Quark production, Bose-Einstein condensates and thermalization of the quark-gluon plasma

Abstract

In this paper, we study the thermalization of gluons and Nf flavors of massless quarks and antiquarks in a spatially homogeneous system. First, two coupled transport equations for gluons and quarks (and antiquarks) are derived within the diffusion approximation of the Boltzmann equation, with only 2<-> 2 processes included in the collision term. Then, these transport equations are solved numerically in order to study the thermalization of the quark-gluon plasma. At initial time, we assume that no quarks or antiquarks are present and we choose the gluon distribution in the form f = f0 theta (1-p/Qs) with Qs the saturation momentum and f0 a constant.
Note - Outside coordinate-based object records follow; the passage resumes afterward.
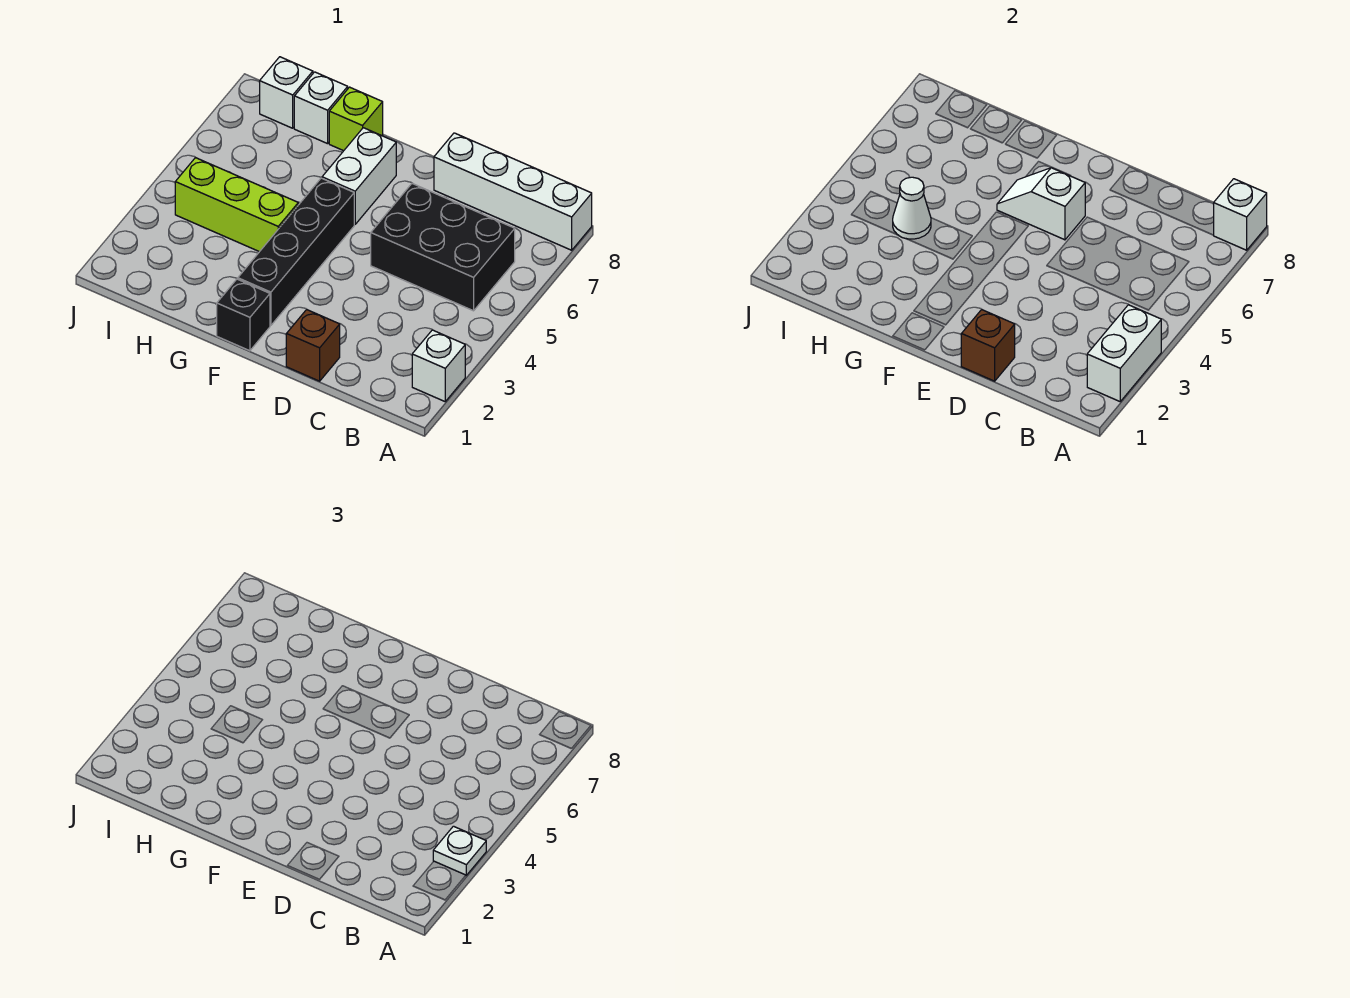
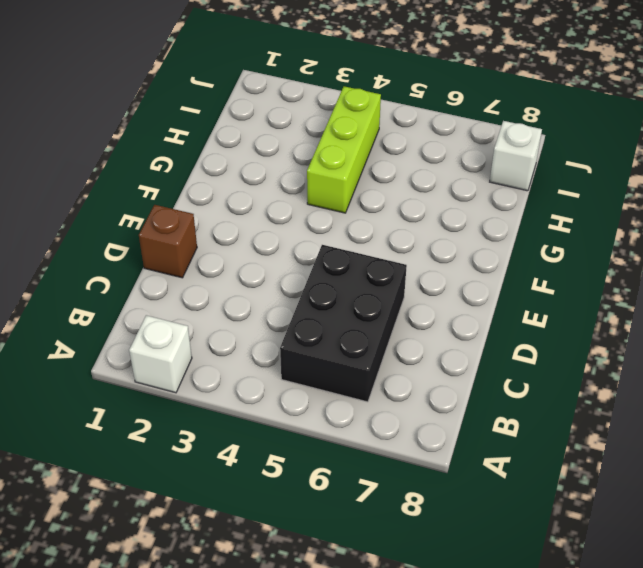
none -> white 1x4 brick [434,133,592,250]
none -> black 1x1 brick [217,279,270,351]
none -> black 1x4 brick [238,178,354,325]

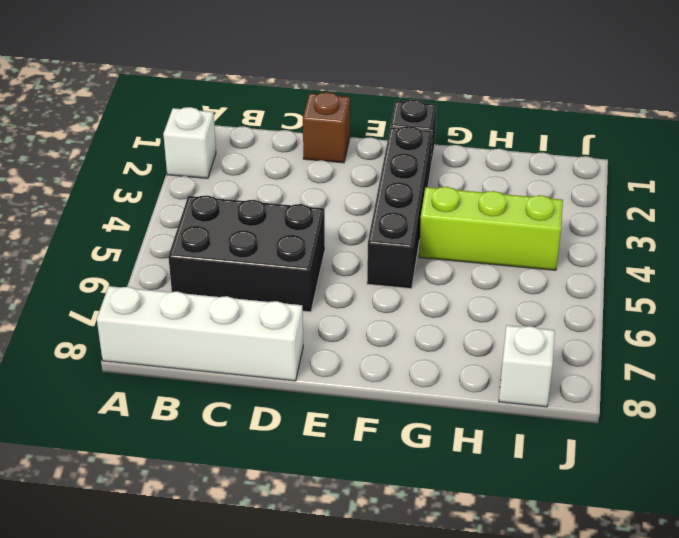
none -> white 1x2 brick [322,128,396,224]
none -> lime 1x1 brick [329,87,383,151]
none -> white 1x1 brick [294,72,348,144]

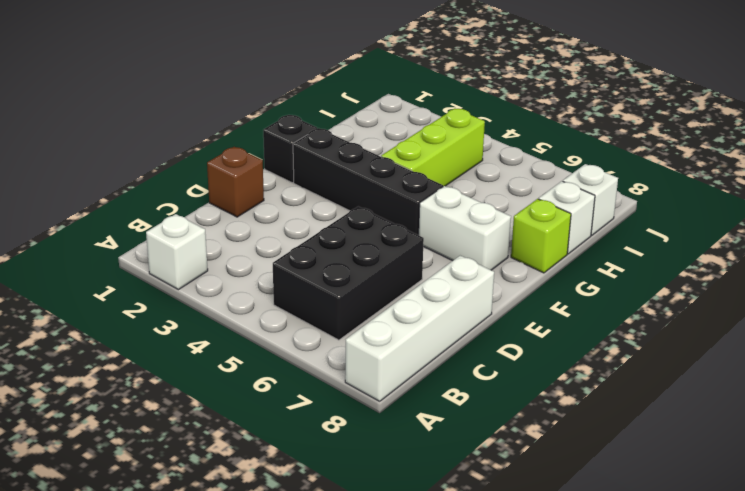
none -> white 1x2 brick [1087,305,1161,401]
none -> white 1x1 brick [1214,179,1267,250]
none -> brown 1x1 brick [961,310,1015,381]

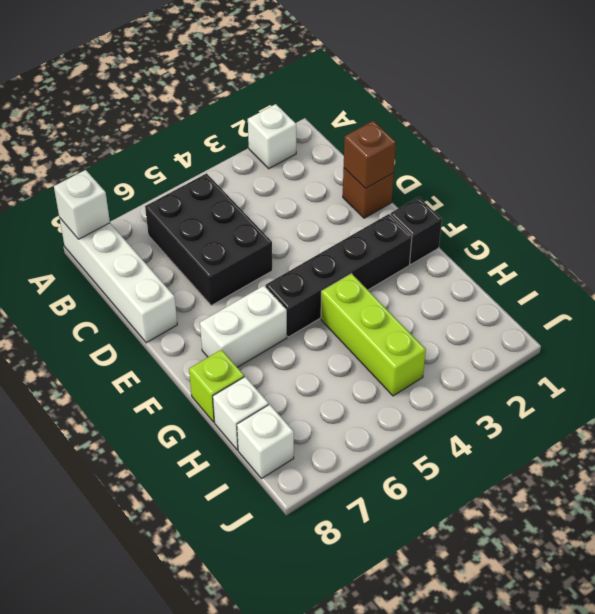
none -> white 1x2 brick [1087,305,1161,401]
none -> white 1x2 slope [997,168,1085,240]
none -> white 1x1 cone [893,177,931,239]

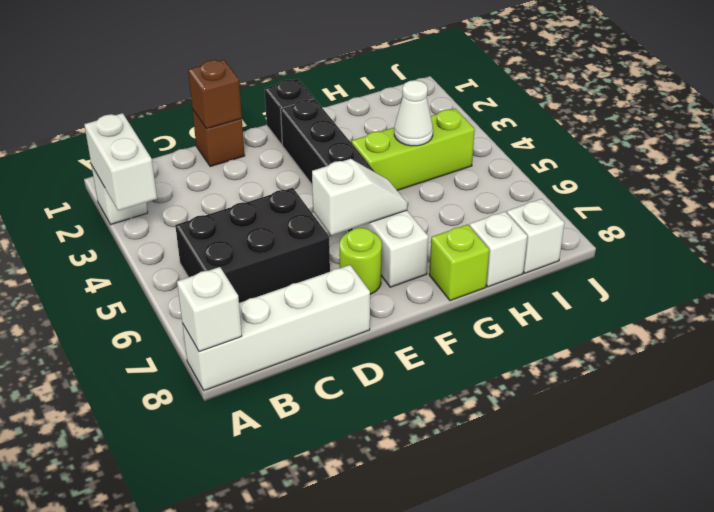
lime 1x1 round brick [340,228,382,294] -> none
none -> white 1x1 plate [433,826,486,875]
The subsequent evolution of systems may, or may not, lead to the formation of a (transient) Bose condensate, depending on the value of f0. In fact, we observe, depending on the value of f0, three different patterns: (a) thermalization without gluon Bose-Einstein condensate (BEC) for f0 < f0t, (b) thermalization with transient BEC for f0t < f0 < f0c, and (c) thermalization with BEC for f0c < f0. The values of f0t and f0c depend on Nf. When f0> 1 > f0c, the onset of BEC occurs at a finite time tc ~ 1/((alphas f0)2 Qs). We also find that quark production slows down the thermalization process: the equilibration time for Nf = 3 is typically about 5 to 6 times longer than that for Nf = 0 at the same Qs.